[Text section]:
• • •

I use LiquidJS on a daily basis. I have found that it's one of the most usable templating languages out there (or, well, Liquid is; LiquidJS is just one implementation of it). Nunjucks is its closest contender, but I have found it hard to make the switch. I tried Nunjucks a little, yet I found the documentation hard to get through and ultimately it seems a bit more complicated than Liquid. For example, Nunjucks has {% macro %}, but so far I haven't found a good use-case for it. On the other hand, I've seen people run into nasty issues with asynchronous code not working inside macros, and so it has come to look like more of a nuisance than anything.

My biggest issue with Liquid

The worst part of Liquid is doing any remotely complex logic. A simple for loop or if statement is fine. But as soon as you need to process some data before rendering, it starts falling apart. And not a little bit, it's complete disintegration.

For example, creating a new object. This is just… not possible in Liquid. You can do "" | split: "," to hack your way into creating a new empty array, but objects (or "hashes") cannot be instantiated.

The order of operations is also fixed. Operations in Liquid are all expressed as filters, and you are not allowed to use parentheses. That means you need to assign more variables than you really want to, which creates unnecessary bloat.

My ideal world

In an ideal world, I could use JavaScript for my logic. In a recent task, I had two arrays that were linked element-per-element (i.e. the elements at each index belonged together). I needed to sort them based on a property on the items in the first array, though. One way to do it is

{% liquid
	# given `main_array` and `paired_array`, we sort both
	# by the `age` key on `main_array`'s items.

	assign main_result = "" | split: ","
	assign paired_result = "" | split: ","

• • •

[Records supplied]:
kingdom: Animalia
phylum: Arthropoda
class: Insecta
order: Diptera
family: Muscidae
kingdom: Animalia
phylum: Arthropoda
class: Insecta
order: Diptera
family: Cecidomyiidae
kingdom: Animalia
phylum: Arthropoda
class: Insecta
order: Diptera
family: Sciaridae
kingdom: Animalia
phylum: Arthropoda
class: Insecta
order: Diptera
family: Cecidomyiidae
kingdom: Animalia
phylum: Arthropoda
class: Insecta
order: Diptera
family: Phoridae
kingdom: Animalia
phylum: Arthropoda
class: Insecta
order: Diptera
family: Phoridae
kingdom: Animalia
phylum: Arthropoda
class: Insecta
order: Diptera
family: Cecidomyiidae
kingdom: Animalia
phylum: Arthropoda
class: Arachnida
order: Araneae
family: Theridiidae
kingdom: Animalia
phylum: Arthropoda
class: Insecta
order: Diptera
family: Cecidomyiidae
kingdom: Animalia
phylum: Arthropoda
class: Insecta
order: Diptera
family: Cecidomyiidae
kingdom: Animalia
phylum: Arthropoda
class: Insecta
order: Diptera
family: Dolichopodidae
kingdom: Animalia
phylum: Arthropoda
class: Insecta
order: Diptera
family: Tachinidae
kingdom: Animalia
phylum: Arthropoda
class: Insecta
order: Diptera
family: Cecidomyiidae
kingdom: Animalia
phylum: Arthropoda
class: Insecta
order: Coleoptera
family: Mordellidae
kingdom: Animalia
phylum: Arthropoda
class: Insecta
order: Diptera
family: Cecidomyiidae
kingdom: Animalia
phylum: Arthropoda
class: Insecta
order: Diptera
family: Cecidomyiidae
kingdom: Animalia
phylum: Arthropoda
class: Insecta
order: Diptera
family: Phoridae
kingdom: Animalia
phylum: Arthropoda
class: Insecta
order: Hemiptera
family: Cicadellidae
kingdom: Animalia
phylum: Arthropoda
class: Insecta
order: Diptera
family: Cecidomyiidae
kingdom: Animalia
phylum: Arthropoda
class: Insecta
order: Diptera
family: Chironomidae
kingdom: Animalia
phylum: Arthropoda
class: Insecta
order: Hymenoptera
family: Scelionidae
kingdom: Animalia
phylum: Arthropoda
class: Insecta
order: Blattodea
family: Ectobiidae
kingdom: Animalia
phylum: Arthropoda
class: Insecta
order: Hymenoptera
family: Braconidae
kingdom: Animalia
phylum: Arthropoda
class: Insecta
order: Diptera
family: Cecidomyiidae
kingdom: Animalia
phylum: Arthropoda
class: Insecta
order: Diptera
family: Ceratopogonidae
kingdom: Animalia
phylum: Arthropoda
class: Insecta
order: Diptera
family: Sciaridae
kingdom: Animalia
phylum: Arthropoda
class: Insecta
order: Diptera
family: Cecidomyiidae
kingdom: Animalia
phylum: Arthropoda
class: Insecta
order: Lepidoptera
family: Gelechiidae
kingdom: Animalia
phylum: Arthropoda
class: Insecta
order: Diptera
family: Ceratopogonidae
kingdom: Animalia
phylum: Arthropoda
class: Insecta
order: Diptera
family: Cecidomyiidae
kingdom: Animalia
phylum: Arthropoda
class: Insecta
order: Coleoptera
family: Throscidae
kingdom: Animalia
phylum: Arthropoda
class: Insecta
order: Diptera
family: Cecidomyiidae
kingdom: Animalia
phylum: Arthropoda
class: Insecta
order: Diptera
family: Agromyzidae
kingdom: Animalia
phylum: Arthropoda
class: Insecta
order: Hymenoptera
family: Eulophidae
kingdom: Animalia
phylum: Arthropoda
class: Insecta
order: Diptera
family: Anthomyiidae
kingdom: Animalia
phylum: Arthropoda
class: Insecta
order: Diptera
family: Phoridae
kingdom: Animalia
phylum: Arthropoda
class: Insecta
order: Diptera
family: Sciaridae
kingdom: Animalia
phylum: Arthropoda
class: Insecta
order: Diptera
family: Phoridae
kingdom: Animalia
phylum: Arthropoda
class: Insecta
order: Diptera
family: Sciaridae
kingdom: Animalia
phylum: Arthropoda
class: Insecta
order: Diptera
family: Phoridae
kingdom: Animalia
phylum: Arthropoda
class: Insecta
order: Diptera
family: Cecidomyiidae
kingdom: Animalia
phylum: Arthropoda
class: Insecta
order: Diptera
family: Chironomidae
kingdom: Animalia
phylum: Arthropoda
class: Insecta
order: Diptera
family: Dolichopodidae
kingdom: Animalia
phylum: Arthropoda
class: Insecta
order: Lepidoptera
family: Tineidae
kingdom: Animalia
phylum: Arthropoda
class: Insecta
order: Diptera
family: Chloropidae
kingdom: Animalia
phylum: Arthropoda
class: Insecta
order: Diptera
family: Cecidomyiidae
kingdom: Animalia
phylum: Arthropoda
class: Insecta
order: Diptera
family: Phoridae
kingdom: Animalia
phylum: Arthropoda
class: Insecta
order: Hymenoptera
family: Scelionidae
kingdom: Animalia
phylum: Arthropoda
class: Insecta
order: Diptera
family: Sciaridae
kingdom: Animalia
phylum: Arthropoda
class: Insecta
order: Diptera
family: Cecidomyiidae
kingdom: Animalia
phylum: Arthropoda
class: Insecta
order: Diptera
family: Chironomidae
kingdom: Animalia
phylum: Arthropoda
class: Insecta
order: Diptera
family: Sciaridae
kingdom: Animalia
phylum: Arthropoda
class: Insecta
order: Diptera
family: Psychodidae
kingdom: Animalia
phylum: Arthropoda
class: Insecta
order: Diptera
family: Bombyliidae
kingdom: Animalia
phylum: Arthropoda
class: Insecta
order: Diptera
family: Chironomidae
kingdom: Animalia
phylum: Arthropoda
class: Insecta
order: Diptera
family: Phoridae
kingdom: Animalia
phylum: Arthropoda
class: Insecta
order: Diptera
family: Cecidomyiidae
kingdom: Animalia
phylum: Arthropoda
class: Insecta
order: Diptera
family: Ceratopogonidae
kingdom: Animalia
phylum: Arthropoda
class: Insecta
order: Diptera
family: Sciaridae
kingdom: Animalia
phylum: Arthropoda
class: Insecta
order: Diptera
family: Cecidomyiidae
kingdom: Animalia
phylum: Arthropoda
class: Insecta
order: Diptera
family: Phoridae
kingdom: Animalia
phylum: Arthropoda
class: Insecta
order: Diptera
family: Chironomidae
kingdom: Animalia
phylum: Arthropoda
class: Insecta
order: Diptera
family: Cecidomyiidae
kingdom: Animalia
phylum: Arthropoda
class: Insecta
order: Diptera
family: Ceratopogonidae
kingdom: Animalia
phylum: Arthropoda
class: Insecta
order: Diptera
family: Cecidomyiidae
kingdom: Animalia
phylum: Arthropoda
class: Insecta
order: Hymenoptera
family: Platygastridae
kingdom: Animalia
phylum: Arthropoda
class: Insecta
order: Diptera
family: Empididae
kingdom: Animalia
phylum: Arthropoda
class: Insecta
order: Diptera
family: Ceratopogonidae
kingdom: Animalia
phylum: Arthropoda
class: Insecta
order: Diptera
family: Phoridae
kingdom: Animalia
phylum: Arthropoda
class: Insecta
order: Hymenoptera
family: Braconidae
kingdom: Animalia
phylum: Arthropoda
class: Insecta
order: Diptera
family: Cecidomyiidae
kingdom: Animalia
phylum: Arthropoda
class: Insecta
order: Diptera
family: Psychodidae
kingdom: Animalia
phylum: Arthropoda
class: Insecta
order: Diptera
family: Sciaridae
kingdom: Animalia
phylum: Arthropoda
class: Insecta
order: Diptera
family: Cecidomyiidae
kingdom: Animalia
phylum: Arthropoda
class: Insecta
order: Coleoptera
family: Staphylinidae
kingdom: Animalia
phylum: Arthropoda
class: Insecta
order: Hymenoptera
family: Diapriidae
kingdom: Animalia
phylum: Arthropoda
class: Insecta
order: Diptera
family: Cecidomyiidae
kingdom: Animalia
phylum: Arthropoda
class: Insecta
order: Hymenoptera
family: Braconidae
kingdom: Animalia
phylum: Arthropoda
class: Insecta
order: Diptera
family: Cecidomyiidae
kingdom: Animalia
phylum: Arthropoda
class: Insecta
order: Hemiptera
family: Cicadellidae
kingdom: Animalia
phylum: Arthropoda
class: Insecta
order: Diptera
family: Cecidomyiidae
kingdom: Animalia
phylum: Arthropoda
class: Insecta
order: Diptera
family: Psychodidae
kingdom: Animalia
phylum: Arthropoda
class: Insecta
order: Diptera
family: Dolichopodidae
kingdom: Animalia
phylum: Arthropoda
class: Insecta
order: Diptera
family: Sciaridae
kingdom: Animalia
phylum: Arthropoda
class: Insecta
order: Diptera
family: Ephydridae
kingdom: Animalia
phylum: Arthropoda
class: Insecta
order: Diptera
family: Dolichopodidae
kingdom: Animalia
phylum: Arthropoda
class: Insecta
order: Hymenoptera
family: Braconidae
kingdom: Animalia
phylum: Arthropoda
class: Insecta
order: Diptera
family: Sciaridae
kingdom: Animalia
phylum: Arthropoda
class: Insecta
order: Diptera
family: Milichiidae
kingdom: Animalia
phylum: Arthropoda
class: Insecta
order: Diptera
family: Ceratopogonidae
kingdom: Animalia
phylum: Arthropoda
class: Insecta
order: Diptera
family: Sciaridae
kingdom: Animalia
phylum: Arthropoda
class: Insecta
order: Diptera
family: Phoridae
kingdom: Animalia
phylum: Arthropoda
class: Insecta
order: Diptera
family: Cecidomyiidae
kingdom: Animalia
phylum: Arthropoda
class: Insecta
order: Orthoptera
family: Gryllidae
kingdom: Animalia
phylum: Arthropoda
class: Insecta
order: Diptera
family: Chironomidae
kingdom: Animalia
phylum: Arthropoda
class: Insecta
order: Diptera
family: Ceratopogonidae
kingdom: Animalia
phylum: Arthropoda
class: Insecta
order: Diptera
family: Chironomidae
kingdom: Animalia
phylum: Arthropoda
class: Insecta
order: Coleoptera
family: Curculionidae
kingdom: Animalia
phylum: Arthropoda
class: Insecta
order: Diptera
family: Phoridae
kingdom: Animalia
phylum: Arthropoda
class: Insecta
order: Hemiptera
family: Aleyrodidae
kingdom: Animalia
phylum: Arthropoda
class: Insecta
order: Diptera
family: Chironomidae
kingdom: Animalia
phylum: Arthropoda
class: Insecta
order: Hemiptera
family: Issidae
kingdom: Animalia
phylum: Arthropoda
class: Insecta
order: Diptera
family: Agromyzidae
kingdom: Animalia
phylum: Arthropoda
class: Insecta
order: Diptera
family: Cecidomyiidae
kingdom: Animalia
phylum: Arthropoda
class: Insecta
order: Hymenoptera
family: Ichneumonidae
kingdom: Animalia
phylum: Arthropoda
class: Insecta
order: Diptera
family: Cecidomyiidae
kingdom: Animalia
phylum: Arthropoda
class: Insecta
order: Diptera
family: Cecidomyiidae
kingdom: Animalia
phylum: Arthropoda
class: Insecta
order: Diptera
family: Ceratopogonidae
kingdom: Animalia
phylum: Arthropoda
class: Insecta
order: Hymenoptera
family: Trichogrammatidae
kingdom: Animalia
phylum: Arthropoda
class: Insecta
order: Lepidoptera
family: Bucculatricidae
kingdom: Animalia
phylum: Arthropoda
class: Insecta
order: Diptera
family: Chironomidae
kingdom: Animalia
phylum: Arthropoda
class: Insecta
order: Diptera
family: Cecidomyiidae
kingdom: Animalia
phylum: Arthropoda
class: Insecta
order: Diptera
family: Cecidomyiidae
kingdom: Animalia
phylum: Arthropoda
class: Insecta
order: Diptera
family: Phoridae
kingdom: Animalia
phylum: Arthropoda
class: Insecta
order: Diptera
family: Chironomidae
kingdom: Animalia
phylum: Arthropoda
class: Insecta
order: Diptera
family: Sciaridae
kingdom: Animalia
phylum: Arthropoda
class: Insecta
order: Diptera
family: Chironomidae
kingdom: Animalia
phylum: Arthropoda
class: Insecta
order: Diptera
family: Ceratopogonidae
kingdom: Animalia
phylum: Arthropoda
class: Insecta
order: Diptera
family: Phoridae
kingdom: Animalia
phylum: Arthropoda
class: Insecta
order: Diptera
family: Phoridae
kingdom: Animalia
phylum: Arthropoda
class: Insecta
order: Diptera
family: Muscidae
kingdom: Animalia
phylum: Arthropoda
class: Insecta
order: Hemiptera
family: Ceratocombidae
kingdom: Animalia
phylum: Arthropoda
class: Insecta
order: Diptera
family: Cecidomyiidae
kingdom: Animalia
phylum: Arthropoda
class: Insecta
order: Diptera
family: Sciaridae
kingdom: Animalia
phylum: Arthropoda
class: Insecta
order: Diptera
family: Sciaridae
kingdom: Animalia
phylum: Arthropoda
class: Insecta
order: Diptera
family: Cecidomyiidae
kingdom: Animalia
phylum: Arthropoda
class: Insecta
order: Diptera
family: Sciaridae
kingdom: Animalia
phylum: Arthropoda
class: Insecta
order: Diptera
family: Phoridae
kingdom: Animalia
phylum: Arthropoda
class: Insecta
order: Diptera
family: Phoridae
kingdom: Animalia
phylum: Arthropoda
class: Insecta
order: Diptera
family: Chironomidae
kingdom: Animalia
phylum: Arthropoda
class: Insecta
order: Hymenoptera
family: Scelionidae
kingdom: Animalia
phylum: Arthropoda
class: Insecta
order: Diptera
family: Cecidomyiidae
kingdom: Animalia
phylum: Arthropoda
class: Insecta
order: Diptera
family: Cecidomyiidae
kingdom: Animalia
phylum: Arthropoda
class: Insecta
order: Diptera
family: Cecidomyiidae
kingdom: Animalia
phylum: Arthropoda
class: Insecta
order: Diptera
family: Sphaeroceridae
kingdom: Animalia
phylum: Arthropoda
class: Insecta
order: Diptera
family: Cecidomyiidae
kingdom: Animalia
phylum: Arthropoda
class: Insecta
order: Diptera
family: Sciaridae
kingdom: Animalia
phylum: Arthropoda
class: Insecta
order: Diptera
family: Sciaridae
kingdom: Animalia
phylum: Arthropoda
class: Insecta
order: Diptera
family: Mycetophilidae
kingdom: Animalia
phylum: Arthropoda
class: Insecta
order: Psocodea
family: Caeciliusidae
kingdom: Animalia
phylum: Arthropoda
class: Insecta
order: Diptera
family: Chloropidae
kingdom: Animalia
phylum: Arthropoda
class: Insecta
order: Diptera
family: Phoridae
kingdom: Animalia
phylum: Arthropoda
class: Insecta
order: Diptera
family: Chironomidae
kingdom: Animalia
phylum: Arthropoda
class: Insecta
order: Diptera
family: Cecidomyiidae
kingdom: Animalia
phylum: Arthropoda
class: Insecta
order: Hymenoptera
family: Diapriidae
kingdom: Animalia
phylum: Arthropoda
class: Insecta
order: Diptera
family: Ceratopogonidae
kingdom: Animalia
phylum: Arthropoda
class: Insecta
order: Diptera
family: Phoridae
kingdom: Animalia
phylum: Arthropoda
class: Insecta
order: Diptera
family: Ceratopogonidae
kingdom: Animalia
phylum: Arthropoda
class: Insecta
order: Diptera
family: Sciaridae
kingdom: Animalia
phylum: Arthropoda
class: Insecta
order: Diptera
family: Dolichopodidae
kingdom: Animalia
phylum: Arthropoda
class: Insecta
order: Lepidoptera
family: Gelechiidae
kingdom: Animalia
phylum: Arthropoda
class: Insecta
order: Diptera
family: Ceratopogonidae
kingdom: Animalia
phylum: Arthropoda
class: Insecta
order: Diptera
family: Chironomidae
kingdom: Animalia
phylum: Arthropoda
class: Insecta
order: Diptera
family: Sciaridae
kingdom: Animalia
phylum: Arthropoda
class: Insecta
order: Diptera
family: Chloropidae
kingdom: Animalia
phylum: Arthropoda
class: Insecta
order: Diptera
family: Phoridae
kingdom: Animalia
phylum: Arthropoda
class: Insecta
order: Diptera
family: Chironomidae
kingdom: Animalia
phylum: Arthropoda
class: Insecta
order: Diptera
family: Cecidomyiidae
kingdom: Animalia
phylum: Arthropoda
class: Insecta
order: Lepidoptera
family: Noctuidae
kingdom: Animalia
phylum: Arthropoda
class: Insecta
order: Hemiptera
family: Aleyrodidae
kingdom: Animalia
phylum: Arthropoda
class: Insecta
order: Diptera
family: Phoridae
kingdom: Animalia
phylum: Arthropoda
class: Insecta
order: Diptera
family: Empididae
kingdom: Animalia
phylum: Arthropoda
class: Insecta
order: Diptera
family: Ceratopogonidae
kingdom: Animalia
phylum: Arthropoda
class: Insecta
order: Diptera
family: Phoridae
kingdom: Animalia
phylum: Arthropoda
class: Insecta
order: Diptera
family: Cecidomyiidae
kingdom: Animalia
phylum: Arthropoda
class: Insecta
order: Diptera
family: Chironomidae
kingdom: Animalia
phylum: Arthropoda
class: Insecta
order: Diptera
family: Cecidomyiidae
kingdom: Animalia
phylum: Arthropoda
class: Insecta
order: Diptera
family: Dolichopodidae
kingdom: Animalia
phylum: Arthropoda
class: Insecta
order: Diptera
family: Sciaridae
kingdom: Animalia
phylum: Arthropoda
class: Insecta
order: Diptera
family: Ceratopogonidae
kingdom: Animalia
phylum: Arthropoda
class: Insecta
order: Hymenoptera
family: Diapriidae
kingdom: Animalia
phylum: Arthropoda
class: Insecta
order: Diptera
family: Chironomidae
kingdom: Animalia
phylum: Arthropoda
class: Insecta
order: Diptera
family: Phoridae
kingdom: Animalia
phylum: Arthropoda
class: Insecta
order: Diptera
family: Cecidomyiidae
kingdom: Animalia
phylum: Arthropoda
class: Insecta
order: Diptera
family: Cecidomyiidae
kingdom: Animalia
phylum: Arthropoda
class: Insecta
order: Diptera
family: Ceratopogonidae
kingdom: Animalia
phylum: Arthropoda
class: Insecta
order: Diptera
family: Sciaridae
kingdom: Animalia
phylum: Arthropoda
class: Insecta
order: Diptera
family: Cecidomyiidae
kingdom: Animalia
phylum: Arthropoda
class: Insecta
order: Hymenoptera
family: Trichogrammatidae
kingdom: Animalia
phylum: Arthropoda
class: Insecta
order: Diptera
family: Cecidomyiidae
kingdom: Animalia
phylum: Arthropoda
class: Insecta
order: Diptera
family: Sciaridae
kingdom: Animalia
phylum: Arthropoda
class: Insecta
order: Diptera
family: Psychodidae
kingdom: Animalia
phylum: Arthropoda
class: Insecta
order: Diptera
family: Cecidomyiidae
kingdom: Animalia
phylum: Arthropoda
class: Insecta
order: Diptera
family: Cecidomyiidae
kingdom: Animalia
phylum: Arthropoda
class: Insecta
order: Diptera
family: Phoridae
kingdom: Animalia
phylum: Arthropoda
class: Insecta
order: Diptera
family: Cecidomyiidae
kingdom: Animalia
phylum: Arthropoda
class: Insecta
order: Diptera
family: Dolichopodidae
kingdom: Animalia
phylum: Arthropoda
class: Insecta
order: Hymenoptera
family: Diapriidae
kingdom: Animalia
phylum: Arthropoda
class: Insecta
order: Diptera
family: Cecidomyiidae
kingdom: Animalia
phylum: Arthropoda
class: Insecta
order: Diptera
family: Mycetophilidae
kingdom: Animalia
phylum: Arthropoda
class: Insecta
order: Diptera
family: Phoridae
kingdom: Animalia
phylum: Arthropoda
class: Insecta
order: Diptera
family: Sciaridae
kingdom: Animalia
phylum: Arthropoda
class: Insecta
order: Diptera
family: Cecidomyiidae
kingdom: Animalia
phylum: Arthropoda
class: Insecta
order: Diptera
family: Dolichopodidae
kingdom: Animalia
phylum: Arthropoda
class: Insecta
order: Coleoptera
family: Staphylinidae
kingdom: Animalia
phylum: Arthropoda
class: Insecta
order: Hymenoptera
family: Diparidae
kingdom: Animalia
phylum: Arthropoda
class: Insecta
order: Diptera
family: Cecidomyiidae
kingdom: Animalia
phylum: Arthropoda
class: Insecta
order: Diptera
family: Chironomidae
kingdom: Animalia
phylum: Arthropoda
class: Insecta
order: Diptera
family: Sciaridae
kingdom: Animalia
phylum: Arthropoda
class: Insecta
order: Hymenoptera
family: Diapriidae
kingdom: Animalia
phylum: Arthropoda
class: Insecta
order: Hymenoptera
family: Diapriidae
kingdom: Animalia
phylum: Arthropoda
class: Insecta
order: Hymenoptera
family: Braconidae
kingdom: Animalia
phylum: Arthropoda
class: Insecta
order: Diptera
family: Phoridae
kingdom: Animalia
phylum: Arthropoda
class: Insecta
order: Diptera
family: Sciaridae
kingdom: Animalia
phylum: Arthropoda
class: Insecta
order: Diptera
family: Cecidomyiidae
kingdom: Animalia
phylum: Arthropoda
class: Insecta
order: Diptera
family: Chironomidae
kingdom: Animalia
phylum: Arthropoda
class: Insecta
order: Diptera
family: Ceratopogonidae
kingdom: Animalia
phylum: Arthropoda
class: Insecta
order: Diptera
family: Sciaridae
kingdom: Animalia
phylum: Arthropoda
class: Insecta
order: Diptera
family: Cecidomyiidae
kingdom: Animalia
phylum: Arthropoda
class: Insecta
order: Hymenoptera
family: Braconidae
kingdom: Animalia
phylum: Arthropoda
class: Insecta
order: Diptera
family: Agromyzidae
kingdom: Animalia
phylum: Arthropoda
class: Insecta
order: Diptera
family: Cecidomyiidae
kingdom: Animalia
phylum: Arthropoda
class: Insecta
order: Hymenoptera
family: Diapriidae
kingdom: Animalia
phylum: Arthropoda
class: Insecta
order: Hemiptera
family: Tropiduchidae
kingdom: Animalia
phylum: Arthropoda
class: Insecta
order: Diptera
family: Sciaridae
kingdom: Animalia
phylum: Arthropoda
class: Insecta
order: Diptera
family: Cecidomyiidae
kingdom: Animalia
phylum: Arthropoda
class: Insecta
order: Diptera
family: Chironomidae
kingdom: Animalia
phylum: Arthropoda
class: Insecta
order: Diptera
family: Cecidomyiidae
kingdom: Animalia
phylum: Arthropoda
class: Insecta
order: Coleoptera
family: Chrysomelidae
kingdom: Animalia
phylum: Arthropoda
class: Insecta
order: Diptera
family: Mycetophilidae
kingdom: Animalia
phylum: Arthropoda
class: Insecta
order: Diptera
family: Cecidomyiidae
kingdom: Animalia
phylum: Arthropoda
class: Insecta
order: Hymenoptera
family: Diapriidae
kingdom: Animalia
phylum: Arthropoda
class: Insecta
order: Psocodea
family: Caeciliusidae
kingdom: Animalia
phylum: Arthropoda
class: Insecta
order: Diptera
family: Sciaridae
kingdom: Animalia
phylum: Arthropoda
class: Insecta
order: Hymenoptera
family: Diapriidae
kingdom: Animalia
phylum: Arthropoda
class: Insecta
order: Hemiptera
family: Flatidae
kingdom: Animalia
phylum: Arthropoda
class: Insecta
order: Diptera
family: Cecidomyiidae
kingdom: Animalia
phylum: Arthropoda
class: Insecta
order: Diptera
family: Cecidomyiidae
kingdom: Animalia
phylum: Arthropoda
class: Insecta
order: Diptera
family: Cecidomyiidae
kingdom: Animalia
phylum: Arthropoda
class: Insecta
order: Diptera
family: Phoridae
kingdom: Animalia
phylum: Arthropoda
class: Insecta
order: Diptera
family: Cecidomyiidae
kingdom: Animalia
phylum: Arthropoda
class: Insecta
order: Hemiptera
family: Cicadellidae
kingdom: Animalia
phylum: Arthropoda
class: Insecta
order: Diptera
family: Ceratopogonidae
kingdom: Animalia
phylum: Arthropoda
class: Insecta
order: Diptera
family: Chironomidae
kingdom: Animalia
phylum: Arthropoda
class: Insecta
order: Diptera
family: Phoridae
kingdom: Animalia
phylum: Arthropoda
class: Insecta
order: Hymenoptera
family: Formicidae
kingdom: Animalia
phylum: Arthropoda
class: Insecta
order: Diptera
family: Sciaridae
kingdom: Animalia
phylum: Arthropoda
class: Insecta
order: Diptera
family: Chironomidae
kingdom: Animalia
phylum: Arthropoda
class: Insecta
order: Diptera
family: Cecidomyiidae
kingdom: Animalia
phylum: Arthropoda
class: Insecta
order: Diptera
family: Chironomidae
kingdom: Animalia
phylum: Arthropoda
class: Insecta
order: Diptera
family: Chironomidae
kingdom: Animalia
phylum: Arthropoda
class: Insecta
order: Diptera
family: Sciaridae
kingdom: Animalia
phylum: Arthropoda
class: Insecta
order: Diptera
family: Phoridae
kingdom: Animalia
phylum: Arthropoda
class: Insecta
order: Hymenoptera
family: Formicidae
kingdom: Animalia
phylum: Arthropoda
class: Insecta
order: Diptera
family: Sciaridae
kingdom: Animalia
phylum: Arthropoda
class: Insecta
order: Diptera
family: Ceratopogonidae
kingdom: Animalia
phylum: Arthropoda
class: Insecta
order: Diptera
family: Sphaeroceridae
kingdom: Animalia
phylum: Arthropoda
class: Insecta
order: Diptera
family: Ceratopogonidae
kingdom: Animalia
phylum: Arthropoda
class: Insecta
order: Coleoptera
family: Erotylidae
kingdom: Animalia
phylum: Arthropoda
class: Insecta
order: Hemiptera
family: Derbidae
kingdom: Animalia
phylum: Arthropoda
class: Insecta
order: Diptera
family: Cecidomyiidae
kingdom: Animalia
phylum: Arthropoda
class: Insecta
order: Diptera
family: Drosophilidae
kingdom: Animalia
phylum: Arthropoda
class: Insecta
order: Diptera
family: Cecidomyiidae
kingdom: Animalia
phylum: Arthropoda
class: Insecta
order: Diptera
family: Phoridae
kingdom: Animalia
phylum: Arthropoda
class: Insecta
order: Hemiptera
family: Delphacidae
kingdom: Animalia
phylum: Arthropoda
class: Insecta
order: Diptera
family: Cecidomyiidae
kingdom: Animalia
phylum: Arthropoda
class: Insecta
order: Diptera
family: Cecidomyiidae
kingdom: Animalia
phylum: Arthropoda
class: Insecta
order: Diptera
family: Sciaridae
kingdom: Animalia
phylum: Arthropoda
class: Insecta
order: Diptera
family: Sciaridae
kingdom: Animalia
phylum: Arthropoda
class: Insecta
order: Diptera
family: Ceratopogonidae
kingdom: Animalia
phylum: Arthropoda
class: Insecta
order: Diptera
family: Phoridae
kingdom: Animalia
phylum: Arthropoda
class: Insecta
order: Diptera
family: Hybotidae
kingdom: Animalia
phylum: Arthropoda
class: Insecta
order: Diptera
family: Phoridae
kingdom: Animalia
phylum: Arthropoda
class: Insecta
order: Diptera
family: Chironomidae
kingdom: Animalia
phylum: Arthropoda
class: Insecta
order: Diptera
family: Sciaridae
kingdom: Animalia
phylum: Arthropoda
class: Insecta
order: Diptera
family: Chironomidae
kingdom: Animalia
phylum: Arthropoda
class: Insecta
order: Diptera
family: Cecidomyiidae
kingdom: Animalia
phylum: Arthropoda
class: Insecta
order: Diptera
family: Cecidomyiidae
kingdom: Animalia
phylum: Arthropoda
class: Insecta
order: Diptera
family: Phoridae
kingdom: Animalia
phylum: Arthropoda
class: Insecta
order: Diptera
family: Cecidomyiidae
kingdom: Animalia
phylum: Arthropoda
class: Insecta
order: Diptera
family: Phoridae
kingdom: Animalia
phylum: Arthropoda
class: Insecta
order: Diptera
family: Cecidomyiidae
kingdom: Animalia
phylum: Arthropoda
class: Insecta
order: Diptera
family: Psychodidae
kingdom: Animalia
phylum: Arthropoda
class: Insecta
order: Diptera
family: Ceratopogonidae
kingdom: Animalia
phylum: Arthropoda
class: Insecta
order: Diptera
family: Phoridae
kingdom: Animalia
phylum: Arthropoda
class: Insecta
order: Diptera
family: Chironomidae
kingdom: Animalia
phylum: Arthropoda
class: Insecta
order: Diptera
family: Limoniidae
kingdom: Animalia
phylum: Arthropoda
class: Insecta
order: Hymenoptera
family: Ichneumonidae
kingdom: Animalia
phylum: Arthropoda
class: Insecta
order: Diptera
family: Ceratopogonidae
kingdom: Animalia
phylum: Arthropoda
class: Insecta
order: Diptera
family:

• • •

[Exercise]: Pick up the post on Liquid templating where it ends, starting right after the line `assign paired_result = "" | split: ","`.

[Written response]:
	assign length = main_array.length
	for item in main_array
		assign paired_item = paired_array[forloop.index0]
		assign index = main_result.length
		for sorted_item in main_result
			if sorted_item.age <= item.age
				continue
			endif
			assign index = forloop.index0
			break
		endfor
		assign main_left = main_result | slice: 0, index
		assign paired_left = paired_result | slice: 0, index
		assign main_right = main_result | slice: index, length
		assign paired_right = paired_result | slice: index, length
		assign main_result = main_left | push: item
		assign main_result = main_result | concat: main_right
		assign paired_result = paired_left | push: paired_item
		assign paired_result = paired_result | concat: paired_right
	endfor

	# done! Out come `main_result` and `paired_result`.
%}

This is awkward. And very verbose. I would love to just be able to do

{% js
	// We're given `mainArray` and `pairedArray` here
	const map = new Map()
	mainArray.forEach((item, index) => {
		map.set(item, pairedArray[index])
	})
	const mainResult = mainArray.toSorted((a, b) => a.age - b.age)
	const pairedResult = mainResult.map(item => map.get(item))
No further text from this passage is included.